这一次,在爆发出又一阵欢呼声后,此地渐渐变得安静下来。

赵旻暗暗叹了口气,提着一个大水壶,施展身法后,飘逸至极地一跃而登上高台。

然后,现场又爆发出一阵喝彩和尖叫声。

“传言诚不我欺!卫将军果然允文允武!”

“卫将军可愿纳妾?”

女公子们的声音,让香妹子忍无可忍,美少妇同样一跃而上,立在自己夫君身后,默默地向那些发花痴的女公子们宣示自己主权。

赵旻做了个下压的手势后,气沉丹田喝道。

“诸君,文变染乎世情,兴废系乎时序。原始以要终,虽百世可知也。”

这是刘勰在第四十五篇《时序》中所要表达的精髓。

赵旻以此做为开课之句,显然是准备先讲历朝历代文风变迁,来阐述“道沿圣以垂文,圣因文而明道,旁通而无滞,日用而不匮”这一至理。

由此可见,苟哥虽然狗,但其人确实吃透了《文心雕龙》。

原本略显嘈杂的现场,随着苟哥引经据典、触类旁通、深入浅出的生动讲解,以及刘勰对文道的精辟归纳,而渐渐变得安静下来。

最后,现场虽只有苟哥气沉丹田的讲解之声,但在场所有人,皆津津有味、聚精会神地听着赵旻的讲解…

至于那些女公子们到底是在听课还是在欣赏人,那就不得而知了。

一整天时间,就这么匆匆而逝。

除不得不如厕之外,无一人离场,甚至连如厕者都是速去速回,深恐自己错过了一个亿。

中午自有卫府养卒为众人送来饭食。

至暮色初至,赵旻站起身。

“诸君,今日便暂且至此,明日辰时某等继续!”

天可怜见,苟哥嗓子都有些哑了。

然而士人们不干了。

“请卫将军再多讲片刻!”

赵旻笑着抱拳。

“我为诸君作一篇成都赋如何?”

【作者题外话】:卫广来先生在其人的著作中,提出东汉帝国本身孕育着三个分裂因素和三种未来争夺皇权的历史力量:

三个因素即皇权世俗化、士大夫家族化、郡国本位化;三种历史力量即豪族、士族与胡族。

皇权世俗化,始自于那些短命皇帝,其中汉质帝还被外戚权臣、跋扈将军梁冀鸩杀。

这使东汉士民们认清,原来作为真命天子的皇帝,也特喵的是凡人啊!

至刘协在关中险些被饿死时,皇权的威严更是荡然无存。

士大夫家族化,是门阀演变的根基;

郡国本位化,指的是当时士人以自己出身或者出仕的郡国,为自己的国家。

陈登、臧霸二人,便是郡国本位化的典型例子。

他们二人实际上也都是割据一方的诸侯,只不过实力远不及曹老板、被迫受其人压制而已。

云某曾就陈登是诸侯之事与人辩论,并罗列出大量实证…

结果…

那厮连古文都读不懂,只会看百度百科…

云某是在对牛弹琴。

言归正传。

有此三因素在,汉末不割据、天下不大乱才怪!

东汉郡级学官,其职为郡文学。

由于士大夫家族化严重之故,当然无人重视官学,各家族的私学才被重视。

云某描写的场面一点儿都不夸张,因为汝南月旦评之时,场面便是如此热闹。

月旦评,顾名思义,旦为初一,每月初一,许靖许文休,也就是这几章出场的东州汝南人,与其人从弟许邵许子将,开讲坛臧否人物。

这是东汉清淡之风的典型活动。

赵旻搬运韩文公的《原毁》,实则就是在痛斥这种扯犊子的“月旦评”。

文变染乎世情,兴废系乎时序。

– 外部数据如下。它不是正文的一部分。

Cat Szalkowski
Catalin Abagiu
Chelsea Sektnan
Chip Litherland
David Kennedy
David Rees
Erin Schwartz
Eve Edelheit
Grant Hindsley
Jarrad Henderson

原始以要终,虽百世可知也。

这大意为,文章与时代结合为一,文反映时代,时代注定文风,只要明此理,那么即便历经百世,也清楚什么时代流行什么文体。

这是典型的归纳法。

道沿圣以垂文,圣因文而明道,旁通而无滞,日用而不匮。

意思是说,天地万物,大小道理,因圣人著作而成为华章,而圣人同样因著华章而使世人明晓道理和万物,并由此触类旁通、运用起来毫无阻滞,且即便每日使用也永不会匮乏,也就是永远不会言之无物…

因为道无穷尽也。

这是在说明文的重要性,以及归纳法、演绎法的结合使用方法。

咱们华夏文化,是以归纳法为主,故而易学难精,上限…道无穷尽也;西方文化则以演绎法为主,故而易学易入门上限却有限。

总而言之,赵旻是借此委婉劝诫士人:

文章之原道,乃天地自然之道也,所以不论何时何地,哪个时代,都是文以载道,要说人话,而不要无病呻吟,大放狗屁!

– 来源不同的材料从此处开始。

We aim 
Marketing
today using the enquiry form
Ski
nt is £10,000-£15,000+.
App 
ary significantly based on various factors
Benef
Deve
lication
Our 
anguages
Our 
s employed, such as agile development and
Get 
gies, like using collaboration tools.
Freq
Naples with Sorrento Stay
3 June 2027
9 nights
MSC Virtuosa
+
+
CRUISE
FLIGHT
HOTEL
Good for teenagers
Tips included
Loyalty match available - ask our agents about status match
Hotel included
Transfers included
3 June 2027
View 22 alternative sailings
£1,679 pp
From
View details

这一章,咱们从历史上刘帮主入川后,川地士人对刘帮主的态度说起,阐述一下刘帮主鸠占鹊巢引发的一系列连锁反应。

《华阳国志》有云,刘备入川,荆州人便一步登天。

昔豫州入蜀,荆楚人贵。--《华阳国志》

既然高位被荆楚系把持,那川蜀人的权利无疑受到侵夺。

刘备入蜀后、益州士人的态度大体可分为两种:

以“才武仕宦”的干吏,大多倒向了刘备怀抱;

而“伏膺儒教”的学者,则对刘备异常反感,几乎不见合作记载,反而恶毒地诅咒其灭亡。

川蜀士人对刘备政权的诅咒谩骂,并非出自私怨。

其背后所反映出的,是“荆楚新贵”对“川蜀豪强”的权力侵夺。

天象变化和星辰位移,在古代极受重视。

人们相信星象预示了国家兴衰与帝王生死。

蜀地当然也不例外。

巴西豪族黄权,章武二年(222)溃入魏国,以才智获宠于文、明二帝(孝子丕和曹叡)。

古时有种星象称作“荧惑守心”,预示“帝王驾崩”。

甚至出现过“荧惑守心”时皇帝逼迫丞相自杀,以“自领其咎”的故事。

荧惑为勃乱,残贼、疾、丧、饥、兵。反道二舍以上,居之,三月有殃,五月受兵,七月半亡地,九月太半亡地。因与俱出入,国绝祀。--《史记天官书》

注意:两汉时天象异常,水灾旱灾,需三公引咎自劾;

魏文帝时废止此荒谬之事。

有次魏明帝询问黄权,天下三分,何处为正朔?

权凛然作答:

“昔日荧惑守心而(魏)文帝驾崩,吴蜀二主平安。

“文帝身死”合于天象,可知魏为正统。”

魏明帝问权:“天下鼎立,当以何地为正?”

权对曰:“当以天文为正。往者荧惑守心而文皇帝崩,吴、蜀二主平安,此其征也。--《蜀记》

我呸!黄权拍得好大马屁!

皇帝驾崩的恶事,经黄权的牵强附会,竟成了“强化曹魏统绪”的美事。

此事的荒谬程度,与“蔡京谗徽宗”相类似。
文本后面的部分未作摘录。